Where Ignition Has Limitations
Ignition is intentionally specific. It is built for service businesses that sell through proposals and manage ongoing client billing. Product businesses, e-commerce operations, or any firm that does not have a proposal-driven revenue model will find limited fit here regardless of the plan.
The platform has a learning curve on first use. The logic of how service catalogs connect to proposals, which connect to billing schedules, which trigger payment collection, is coherent once understood but takes time to map out. New users should expect to spend genuine time in the platform before sending live proposals to real clients.
Who Should Use Ignition
Ignition is the right platform for any professional services business that sends proposals, manages ongoing client billing, and is tired of handling those things across multiple disconnected tools. Accounting firms, bookkeeping practices, consultants, agencies, and financial advisors are the primary audience.
It is particularly valuable for businesses that are scaling and need their revenue operations to keep pace without adding administrative headcount. The automation built into the proposal-to-payment workflow means that growing from 20 clients to 80 does not require a proportional increase in billing management effort.
FAQs
What does Ignition do?
Ignition is a revenue platform for professional services businesses. It handles proposals, engagement letters, billing, and payment collection in one connected platform. When a client signs a proposal, payment collection begins automatically based on the terms defined in the agreement.
Who is the Solo plan for?
The Solo plan is designed for solopreneurs with one Ignition user license. Eligibility requires annual business revenue under $150,000 and connecting Xero or QuickBooks Online to the account.
Is there a free trial?
Yes. Ignition offers a 14-day free trial with access to all features and no credit card required. You can collect up to $10,000 in payments with zero transaction fees during the trial period.

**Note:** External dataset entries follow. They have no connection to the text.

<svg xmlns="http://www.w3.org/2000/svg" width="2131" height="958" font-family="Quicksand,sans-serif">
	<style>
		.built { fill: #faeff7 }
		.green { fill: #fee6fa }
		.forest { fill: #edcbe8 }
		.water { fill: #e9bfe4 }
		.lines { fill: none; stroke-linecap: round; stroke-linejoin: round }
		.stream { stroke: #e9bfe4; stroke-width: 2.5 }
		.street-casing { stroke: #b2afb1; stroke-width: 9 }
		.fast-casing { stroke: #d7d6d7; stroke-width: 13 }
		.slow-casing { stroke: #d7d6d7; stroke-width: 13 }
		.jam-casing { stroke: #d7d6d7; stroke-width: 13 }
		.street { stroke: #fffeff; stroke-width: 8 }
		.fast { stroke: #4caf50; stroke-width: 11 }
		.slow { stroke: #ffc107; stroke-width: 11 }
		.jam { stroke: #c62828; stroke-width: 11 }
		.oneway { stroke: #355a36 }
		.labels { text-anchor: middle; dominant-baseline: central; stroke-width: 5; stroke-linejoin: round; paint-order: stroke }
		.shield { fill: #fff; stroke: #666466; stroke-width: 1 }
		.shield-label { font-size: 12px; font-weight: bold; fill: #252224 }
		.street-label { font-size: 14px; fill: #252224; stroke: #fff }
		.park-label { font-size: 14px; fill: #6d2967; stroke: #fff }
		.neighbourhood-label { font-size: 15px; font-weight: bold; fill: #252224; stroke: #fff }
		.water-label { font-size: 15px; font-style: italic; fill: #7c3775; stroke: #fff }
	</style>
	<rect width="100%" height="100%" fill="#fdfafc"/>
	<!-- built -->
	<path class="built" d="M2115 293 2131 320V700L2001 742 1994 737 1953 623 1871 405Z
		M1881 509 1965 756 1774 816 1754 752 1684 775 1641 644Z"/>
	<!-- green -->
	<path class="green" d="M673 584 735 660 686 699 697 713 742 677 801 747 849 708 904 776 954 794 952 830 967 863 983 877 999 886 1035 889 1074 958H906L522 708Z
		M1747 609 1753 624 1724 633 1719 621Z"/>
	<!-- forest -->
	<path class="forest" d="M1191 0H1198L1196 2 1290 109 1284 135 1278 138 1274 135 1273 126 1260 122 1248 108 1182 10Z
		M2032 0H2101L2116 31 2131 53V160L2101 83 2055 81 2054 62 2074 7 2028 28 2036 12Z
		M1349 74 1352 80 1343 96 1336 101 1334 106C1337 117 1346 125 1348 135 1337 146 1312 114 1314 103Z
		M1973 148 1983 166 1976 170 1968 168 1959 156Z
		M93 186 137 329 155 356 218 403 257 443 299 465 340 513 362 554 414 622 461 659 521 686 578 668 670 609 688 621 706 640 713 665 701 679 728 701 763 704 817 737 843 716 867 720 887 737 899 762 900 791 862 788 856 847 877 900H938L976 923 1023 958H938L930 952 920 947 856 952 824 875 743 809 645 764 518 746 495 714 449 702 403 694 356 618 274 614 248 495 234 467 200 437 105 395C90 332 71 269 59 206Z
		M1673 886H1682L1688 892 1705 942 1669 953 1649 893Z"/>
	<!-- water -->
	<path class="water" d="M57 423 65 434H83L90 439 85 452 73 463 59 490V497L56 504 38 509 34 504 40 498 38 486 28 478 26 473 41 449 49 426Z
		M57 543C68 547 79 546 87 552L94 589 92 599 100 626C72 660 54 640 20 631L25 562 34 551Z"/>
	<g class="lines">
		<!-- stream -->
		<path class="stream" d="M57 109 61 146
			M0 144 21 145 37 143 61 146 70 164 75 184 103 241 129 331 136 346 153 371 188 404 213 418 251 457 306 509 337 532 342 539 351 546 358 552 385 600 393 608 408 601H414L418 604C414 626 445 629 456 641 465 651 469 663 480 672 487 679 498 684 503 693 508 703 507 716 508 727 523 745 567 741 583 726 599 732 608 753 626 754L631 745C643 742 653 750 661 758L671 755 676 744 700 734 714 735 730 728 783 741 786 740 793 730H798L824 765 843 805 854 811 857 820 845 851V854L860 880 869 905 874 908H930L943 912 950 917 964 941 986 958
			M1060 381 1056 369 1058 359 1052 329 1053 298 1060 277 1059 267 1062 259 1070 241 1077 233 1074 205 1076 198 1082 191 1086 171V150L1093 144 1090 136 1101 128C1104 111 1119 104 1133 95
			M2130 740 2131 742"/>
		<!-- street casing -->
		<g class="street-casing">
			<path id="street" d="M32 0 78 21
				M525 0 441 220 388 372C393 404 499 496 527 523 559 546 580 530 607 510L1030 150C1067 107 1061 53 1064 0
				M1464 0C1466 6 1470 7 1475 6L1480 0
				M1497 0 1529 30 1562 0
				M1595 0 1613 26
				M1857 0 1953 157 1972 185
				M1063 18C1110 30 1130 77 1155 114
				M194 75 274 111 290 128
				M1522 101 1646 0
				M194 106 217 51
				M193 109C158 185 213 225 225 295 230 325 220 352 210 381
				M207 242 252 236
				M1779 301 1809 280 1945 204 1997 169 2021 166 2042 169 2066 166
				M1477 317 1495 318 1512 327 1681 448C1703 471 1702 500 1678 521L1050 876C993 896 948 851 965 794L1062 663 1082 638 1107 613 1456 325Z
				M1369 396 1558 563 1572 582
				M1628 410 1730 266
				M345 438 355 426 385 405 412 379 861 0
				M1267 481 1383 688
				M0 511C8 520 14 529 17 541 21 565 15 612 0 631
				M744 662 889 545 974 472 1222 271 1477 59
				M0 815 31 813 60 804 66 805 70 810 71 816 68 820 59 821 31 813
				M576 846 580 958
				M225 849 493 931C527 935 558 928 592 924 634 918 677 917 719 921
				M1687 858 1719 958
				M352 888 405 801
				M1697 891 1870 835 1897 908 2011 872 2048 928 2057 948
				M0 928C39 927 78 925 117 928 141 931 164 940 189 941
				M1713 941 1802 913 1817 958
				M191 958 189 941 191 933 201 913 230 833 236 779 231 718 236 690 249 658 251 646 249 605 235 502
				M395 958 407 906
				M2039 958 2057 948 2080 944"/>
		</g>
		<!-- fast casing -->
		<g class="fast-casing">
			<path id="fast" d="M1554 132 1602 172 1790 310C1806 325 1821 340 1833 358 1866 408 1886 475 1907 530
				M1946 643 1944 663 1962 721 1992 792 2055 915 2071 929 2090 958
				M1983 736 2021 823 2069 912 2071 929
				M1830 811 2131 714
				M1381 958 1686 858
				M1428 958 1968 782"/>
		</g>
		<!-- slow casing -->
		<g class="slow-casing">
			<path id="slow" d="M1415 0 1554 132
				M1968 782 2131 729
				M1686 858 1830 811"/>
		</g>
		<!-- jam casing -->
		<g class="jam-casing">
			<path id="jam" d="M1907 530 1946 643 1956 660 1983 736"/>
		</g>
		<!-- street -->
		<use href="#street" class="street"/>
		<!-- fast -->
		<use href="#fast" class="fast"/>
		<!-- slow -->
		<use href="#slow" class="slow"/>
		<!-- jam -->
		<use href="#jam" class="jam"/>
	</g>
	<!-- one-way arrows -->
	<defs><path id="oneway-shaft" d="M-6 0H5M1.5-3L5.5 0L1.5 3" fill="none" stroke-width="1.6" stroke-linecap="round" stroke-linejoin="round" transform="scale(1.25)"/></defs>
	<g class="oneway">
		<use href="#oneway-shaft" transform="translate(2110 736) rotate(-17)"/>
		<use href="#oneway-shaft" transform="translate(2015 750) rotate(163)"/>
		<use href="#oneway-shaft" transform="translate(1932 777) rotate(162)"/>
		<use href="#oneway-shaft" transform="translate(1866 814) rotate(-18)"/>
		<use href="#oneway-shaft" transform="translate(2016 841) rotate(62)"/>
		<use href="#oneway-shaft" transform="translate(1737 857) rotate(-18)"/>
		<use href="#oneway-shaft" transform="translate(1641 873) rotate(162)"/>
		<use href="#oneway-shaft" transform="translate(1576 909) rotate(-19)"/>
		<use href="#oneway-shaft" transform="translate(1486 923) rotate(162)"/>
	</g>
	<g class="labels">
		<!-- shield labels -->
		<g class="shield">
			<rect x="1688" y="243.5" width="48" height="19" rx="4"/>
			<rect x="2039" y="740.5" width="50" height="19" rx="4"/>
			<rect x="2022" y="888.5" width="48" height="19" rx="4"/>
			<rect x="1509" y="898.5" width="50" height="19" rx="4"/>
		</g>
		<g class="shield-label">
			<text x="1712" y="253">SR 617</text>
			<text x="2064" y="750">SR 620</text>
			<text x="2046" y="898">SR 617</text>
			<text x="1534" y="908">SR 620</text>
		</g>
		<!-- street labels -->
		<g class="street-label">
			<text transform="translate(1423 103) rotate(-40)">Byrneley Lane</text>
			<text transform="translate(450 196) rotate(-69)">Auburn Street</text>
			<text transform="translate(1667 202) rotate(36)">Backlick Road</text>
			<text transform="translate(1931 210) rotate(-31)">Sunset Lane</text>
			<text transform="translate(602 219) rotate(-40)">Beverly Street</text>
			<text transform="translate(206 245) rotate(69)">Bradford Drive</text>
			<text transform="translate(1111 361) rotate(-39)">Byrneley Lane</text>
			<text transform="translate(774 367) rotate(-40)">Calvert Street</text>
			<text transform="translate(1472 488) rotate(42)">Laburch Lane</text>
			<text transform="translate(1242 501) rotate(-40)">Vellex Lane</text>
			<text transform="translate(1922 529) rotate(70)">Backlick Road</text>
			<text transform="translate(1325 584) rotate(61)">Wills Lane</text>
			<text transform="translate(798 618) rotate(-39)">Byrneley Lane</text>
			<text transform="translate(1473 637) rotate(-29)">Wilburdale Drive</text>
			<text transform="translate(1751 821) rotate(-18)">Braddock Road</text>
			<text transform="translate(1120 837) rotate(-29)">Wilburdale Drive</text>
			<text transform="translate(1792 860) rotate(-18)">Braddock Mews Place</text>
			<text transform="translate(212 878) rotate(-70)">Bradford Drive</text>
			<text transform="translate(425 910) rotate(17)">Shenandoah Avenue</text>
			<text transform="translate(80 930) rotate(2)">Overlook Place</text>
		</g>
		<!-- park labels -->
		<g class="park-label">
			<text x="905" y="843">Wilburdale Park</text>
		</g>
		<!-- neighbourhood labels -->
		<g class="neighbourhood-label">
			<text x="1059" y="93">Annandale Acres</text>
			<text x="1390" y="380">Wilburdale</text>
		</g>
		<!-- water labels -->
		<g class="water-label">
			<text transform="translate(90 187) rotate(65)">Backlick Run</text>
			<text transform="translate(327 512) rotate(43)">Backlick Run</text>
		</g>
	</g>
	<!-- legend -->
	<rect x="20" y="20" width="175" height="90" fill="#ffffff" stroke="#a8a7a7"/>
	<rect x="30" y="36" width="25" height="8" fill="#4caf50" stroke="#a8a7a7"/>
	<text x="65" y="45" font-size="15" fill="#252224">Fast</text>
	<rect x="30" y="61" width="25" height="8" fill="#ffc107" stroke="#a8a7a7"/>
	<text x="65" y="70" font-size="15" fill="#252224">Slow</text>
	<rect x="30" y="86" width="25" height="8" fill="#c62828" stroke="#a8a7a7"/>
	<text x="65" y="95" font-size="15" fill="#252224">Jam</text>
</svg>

What are the add-on costs?
The Deals Pipeline and Online Forms add-ons each cost $49 per month for plans where they are not included by default. The AI Price Insights add-on is $349 billed annually, which works out to approximately $29 per month.
Final Verdict
Ignition solves a real problem for a specific audience, and it solves it well. The proposal-to-payment automation removes the administrative friction that service businesses waste hours on every month. The service catalog approach brings consistency to pricing and scope. The integration ecosystem connects Ignition to the practice management tools firms already use.
The add-on pricing model keeps the base cost reasonable and lets you build the feature set you actually need rather than paying for capabilities you will never touch.